» Text passage:
• • • • • • •

In 2005, Eran Tromer, now a postdoc at CIS, and colleagues at the Weizmann Institute in Rehovot, Israel, showed that without any breach of security in the ordinary sense, a seemingly harmless computer program could eavesdrop on other programs and steal the type of secret cryptographic key used by one of the most common Internet encryption schemes. Armed with the key, an attacker could steal a computer user’s credit card number, bank account password — whatever the encryption scheme was invoked to protect.
Computer operating systems are supposed to prevent any given program from looking at the data stored by another. But when two programs are running at the same time, they sometimes end up sharing the same cache — a small allotment of high-speed memory where the operating system stores frequently used information. Tromer and his colleagues showed that simply by measuring how long it took to store data at a number of different cache locations, a malicious program could determine how frequently a cryptographic system was using those same locations. “The memory access patterns — that is, which memory addresses are accessed — are heavily influenced by the specific secret key being used in that operation,” Tromer says. “We demonstrated a concise and efficient procedure for learning the secret keys given just this crude information about the memory access patterns.” Complete extraction of the private key, Tromer says, “takes merely seconds, and the measurements that are needed, of the actual cryptographic process being attacked, can be carried out in milliseconds.”
The encryption system that Tromer was attacking, called AES, was particularly vulnerable because it used tables of precalculated values as a computational short cut, so that encoding and decoding messages wouldn’t be prohibitively time consuming. Since Tromer and his colleagues published their results, Intel has added hardware support for AES to its chips, so that Internet encryption software won’t have to rely on such “lookup tables.”

• • • • • • •

» Exercise instructions: List every organization named in the text about the cache-timing attack on AES encryption.

» Available data:

• • • • • • •

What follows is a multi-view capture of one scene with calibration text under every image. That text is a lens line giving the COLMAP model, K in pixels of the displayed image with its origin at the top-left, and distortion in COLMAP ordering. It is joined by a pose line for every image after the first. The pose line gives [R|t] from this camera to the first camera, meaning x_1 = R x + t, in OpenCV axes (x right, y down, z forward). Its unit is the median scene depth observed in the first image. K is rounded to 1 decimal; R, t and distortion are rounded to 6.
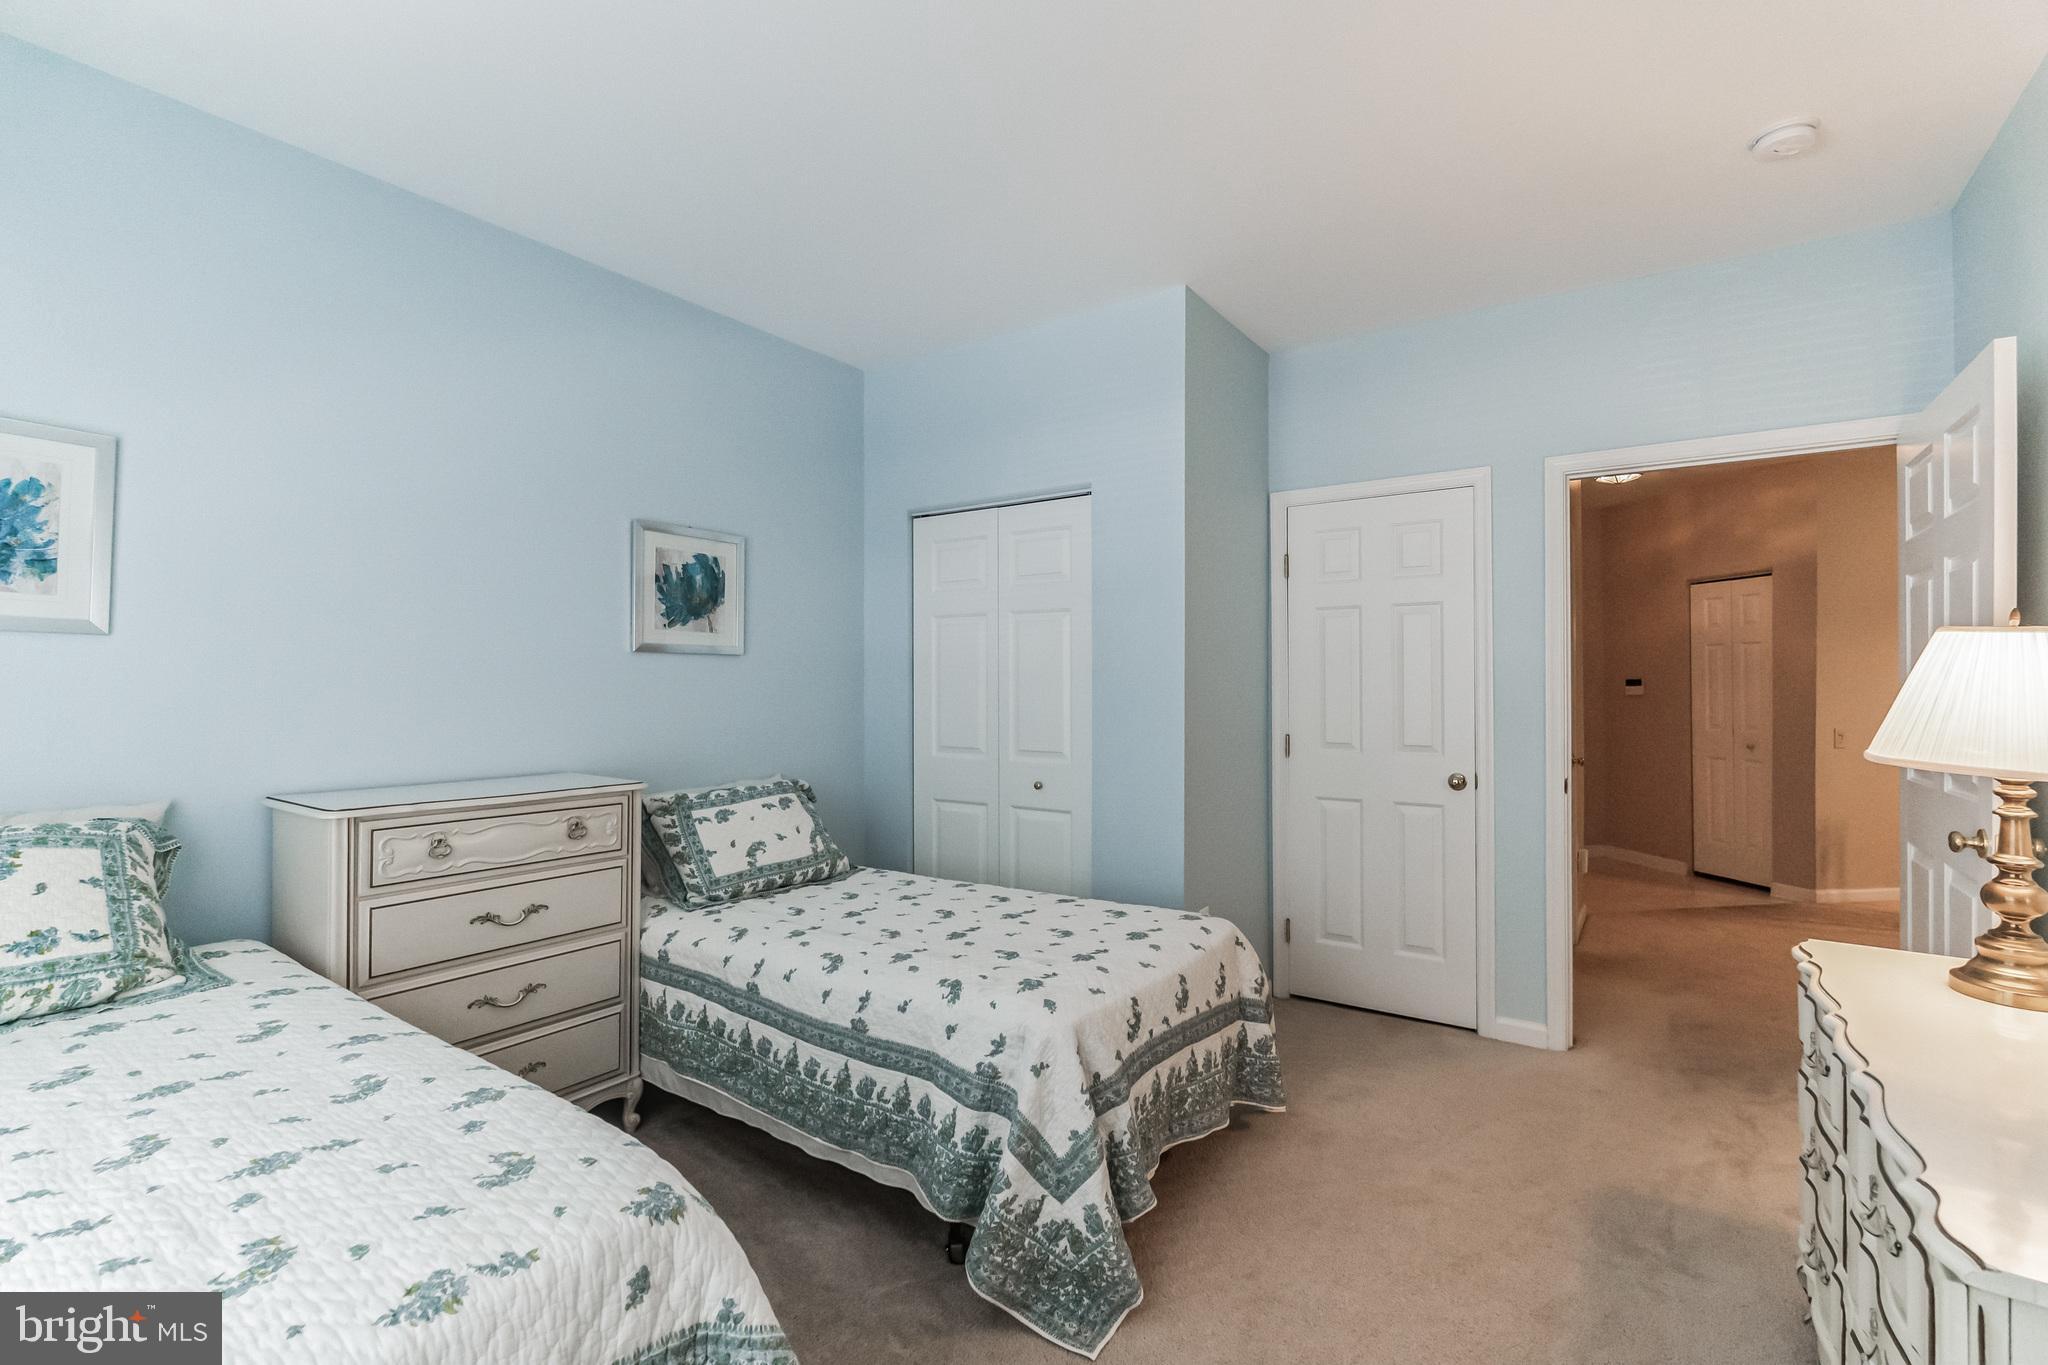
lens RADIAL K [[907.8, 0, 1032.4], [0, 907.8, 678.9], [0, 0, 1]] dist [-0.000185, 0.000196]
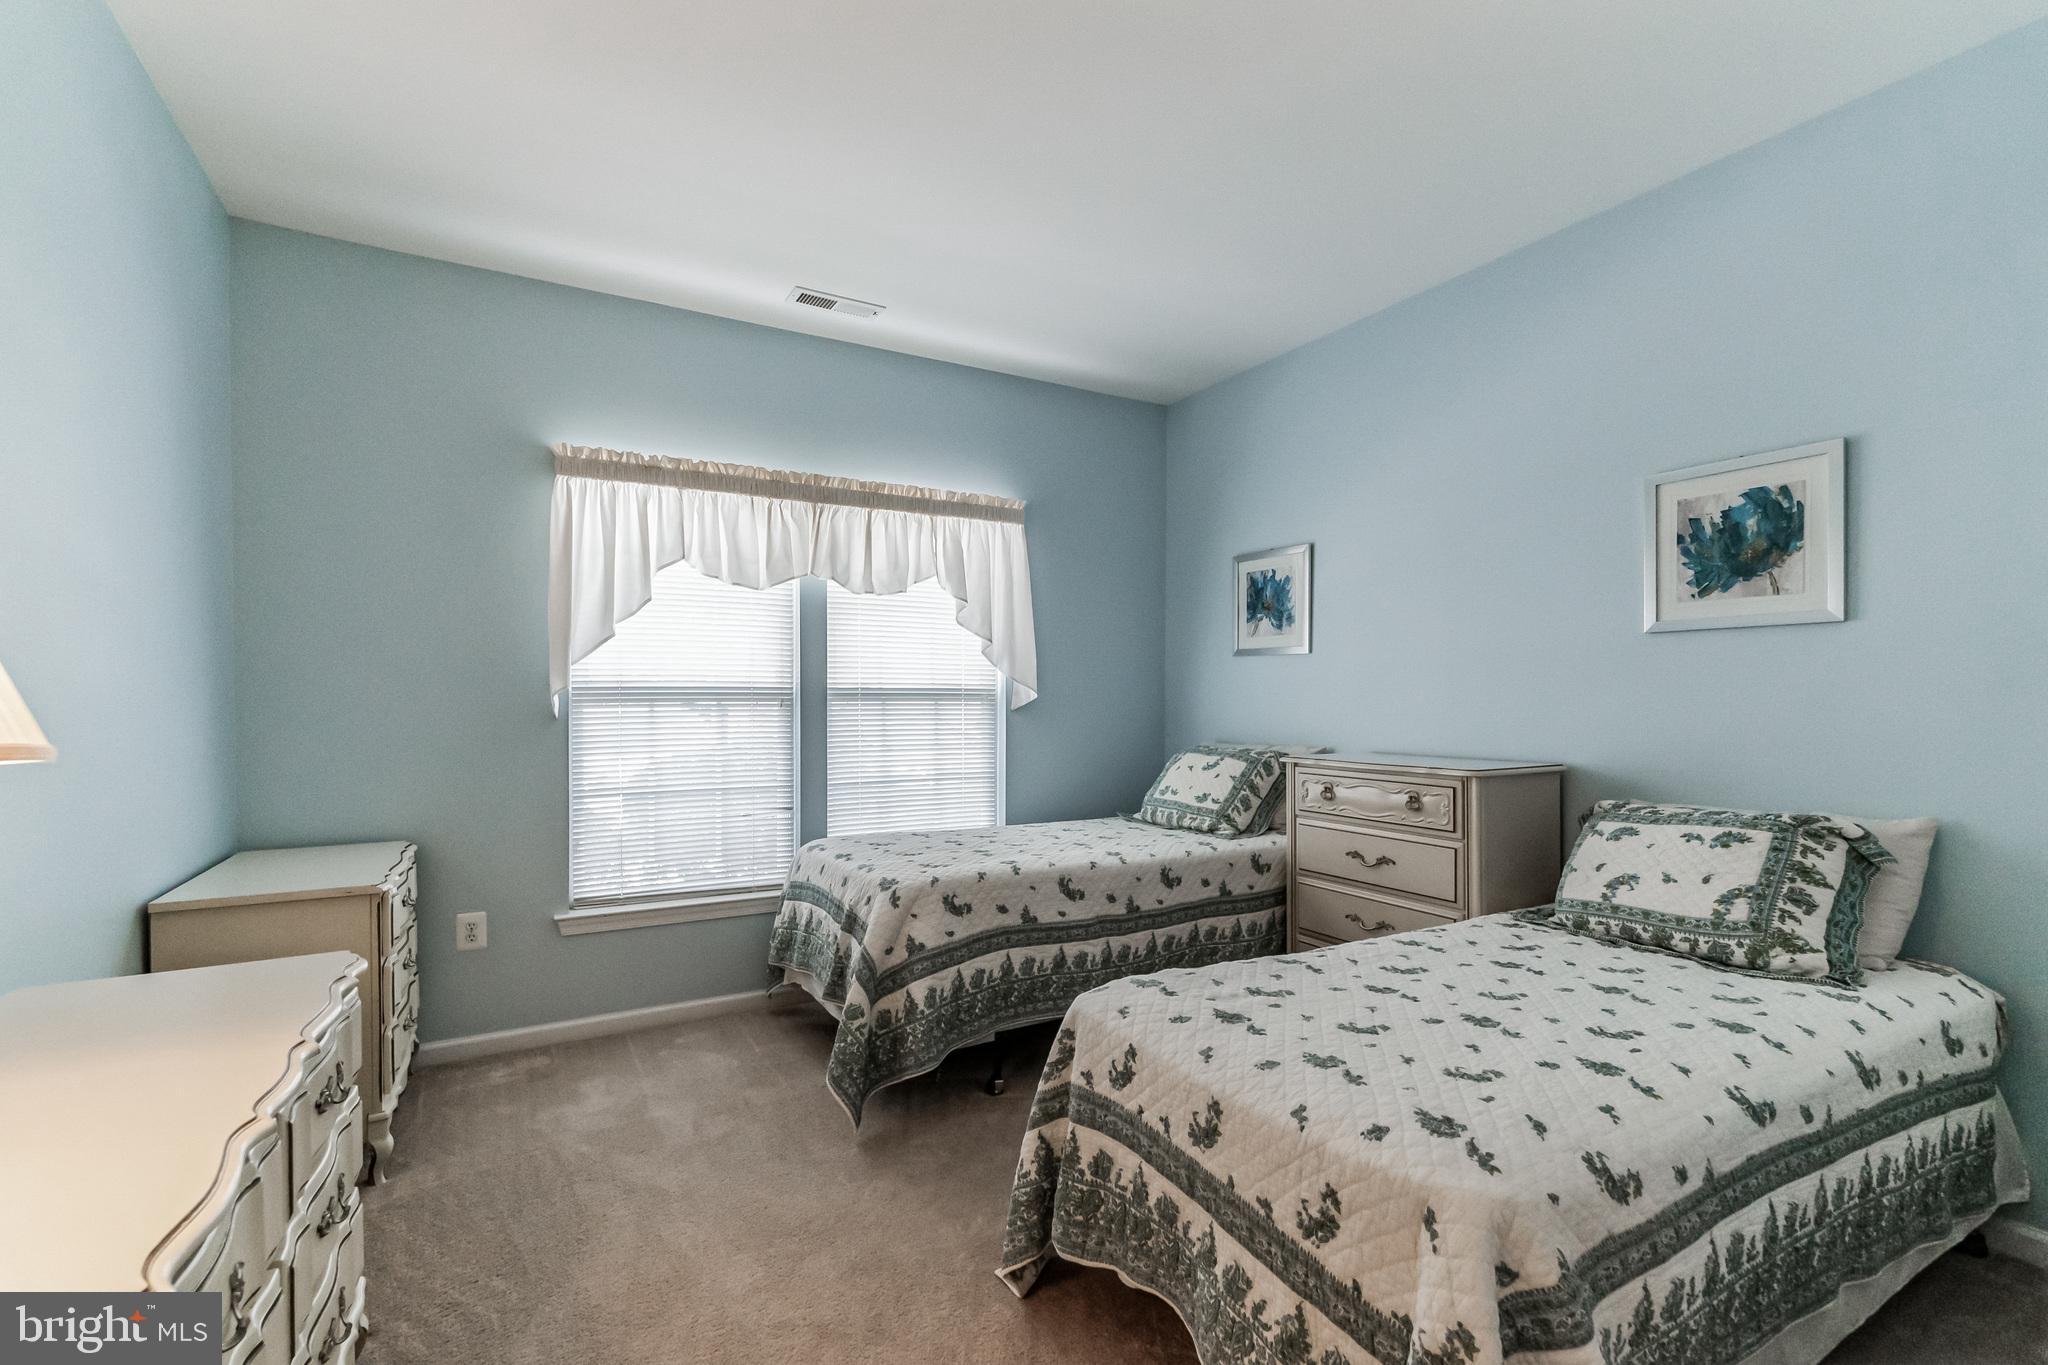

• • • • • • •

» Solved exercise:
CIS
Weizmann Institute
Intel